Oil Prices Edge Higher Amid Rising Tensions After U.S. Strikes on Iran
Oil futures saw modest gains in early trading Monday following the United States’ surprise military strikes on Iranian nuclear facilities, raising fresh concerns over potential disruptions in Middle East oil supplies.
U.S. West Texas Intermediate (WTI) crude was up 7 cents, or 0.1%, trading at $73.92 per barrel, while global benchmark Brent crude gained 8 cents, or 0.1%, reaching $77.09 per barrel. Both contracts, however, had retreated significantly from their overnight highs, which saw Brent surge more than 5% past $81 and WTI climb to its highest level since January.
The market’s latest spike was triggered by President Donald Trump’s unexpected announcement over the weekend that the U.S. had directly targeted Iranian nuclear sites in Fordo, Natanz, and Isfahan. This marked a significant escalation in the ongoing conflict involving Iran and Israel, drawing global attention to potential retaliatory actions by Tehran.

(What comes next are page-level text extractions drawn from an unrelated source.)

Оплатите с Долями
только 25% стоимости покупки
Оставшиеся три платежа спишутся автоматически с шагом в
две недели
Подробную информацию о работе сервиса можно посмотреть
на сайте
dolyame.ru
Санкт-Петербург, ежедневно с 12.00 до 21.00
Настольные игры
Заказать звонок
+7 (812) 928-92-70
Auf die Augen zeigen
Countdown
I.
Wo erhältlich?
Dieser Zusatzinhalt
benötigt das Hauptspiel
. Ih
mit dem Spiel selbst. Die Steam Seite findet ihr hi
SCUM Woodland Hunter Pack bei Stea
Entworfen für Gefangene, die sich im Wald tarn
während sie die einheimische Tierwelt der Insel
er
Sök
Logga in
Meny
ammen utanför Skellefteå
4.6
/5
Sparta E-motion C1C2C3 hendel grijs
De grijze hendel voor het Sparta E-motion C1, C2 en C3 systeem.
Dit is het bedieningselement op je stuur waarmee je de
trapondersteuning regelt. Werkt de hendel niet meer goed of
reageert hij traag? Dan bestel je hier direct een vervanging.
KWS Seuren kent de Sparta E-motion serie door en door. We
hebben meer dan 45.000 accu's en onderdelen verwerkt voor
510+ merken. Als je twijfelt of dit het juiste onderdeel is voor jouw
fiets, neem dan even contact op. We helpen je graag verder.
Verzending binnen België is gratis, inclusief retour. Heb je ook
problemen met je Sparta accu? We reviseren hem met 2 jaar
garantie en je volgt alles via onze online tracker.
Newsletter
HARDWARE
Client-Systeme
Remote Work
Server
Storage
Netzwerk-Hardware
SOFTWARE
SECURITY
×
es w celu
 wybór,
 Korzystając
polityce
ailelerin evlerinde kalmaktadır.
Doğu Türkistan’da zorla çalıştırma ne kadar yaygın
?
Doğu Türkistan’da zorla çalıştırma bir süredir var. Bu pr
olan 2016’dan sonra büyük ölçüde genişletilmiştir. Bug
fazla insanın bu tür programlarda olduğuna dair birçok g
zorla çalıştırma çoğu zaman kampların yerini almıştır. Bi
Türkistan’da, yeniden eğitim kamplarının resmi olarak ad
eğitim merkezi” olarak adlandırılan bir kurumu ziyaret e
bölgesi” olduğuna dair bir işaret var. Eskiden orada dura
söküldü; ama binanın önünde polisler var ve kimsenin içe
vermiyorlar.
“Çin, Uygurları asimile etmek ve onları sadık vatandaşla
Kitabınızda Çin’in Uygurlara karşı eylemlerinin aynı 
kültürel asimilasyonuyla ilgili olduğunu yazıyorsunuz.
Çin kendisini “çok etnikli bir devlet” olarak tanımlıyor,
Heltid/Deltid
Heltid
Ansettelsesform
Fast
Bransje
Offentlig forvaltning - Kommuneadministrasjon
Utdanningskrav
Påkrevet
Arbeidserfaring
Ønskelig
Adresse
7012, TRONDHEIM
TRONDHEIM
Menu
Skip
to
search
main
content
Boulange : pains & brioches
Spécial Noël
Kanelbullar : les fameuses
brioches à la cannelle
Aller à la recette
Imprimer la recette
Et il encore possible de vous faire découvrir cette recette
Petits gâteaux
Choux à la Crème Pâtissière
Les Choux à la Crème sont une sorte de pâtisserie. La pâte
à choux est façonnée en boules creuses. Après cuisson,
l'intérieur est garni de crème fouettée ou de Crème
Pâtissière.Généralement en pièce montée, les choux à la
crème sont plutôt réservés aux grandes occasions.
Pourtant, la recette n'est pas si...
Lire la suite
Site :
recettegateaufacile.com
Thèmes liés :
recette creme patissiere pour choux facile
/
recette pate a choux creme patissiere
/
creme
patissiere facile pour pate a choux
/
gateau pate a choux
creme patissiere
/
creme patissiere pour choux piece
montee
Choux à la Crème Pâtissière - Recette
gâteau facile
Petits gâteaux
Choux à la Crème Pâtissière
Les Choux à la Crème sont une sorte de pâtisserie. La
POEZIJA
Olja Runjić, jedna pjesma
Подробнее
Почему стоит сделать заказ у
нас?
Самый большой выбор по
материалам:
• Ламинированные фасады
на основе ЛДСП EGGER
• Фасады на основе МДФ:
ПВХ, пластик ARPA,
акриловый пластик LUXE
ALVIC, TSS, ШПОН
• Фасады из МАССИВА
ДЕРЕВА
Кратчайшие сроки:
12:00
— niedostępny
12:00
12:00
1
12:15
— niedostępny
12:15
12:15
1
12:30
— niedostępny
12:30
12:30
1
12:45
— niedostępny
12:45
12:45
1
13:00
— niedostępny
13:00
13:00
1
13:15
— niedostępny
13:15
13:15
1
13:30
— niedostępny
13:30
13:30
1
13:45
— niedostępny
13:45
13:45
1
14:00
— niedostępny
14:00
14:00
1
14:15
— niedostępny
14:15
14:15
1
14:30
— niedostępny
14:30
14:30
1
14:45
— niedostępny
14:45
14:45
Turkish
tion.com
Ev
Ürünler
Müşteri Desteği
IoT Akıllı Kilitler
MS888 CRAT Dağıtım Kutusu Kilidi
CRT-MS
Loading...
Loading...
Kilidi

Iran’s Foreign Minister warned on Sunday that the Islamic Republic reserves “all options” to protect its sovereignty, fueling speculation about possible countermeasures that could further destabilize global oil markets. Analysts at S&P Global Platts noted that while prices have spiked, the rally could be short-lived if Iran opts against immediate retaliation.
Strait of Hormuz in Focus
Energy analysts warn that the worst-case scenario would involve Iran attempting to close the Strait of Hormuz — a vital chokepoint through which approximately 20 million barrels of crude oil, accounting for 20% of global consumption, flowed daily in 2024, according to the U.S. Energy Information Administration.
Iranian state media reported that the nation’s parliament supports shutting the strait, although any final decision rests with Iran’s national security council. In response, U.S. Secretary of State Marco Rubio cautioned that such a move would amount to “economic suicide” for Iran, given its heavy reliance on the strait for its own oil exports.
“We retain options to deal with that,” Rubio said during a Fox News interview. “It would hurt other countries’ economies a lot worse than ours. It would be a massive escalation that would prompt a broad international response.”
Iran produced 3.3 million barrels per day in May, according to OPEC’s latest oil market report, exporting roughly 1.84 million barrels daily — most of which was shipped to China. Rubio urged Beijing to leverage its influence, emphasizing that about half of China’s seaborne crude imports come from the Persian Gulf.
Regional Instability Heightens
Beyond Iran, regional tensions are also flaring in Iraq, OPEC’s second-largest oil producer, where pro-Iranian militias have issued veiled threats against the U.S. in the event of further hostilities targeting Iran’s leadership.
Meanwhile, Iran’s Revolutionary Guard issued a stark warning Sunday, declaring that U.S. military bases in the region represent strategic vulnerabilities rather than strengths, though no specific targets were named.
Amid the rising tensions, the fragile but recently revived diplomatic ties between Iran and Saudi Arabia may serve as a potential buffer against broader supply disruptions. The Saudi Foreign Ministry expressed “deep concern” over the escalating conflict but has so far refrained from deeper involvement.
In a reminder of the region’s volatility, Saudi oil facilities at Abqaiq and Khurais suffered major damage in 2019 during attacks linked to the Iran-backed Houthis — strikes for which Riyadh and Washington blamed Iran, though Tehran denied involvement.
As the situation evolves, International Energy Agency chief Fatih Birol assured markets that while supplies remain stable for now, global authorities are prepared to act if necessary, with 1.2 billion barrels of emergency reserves ready to be deployed.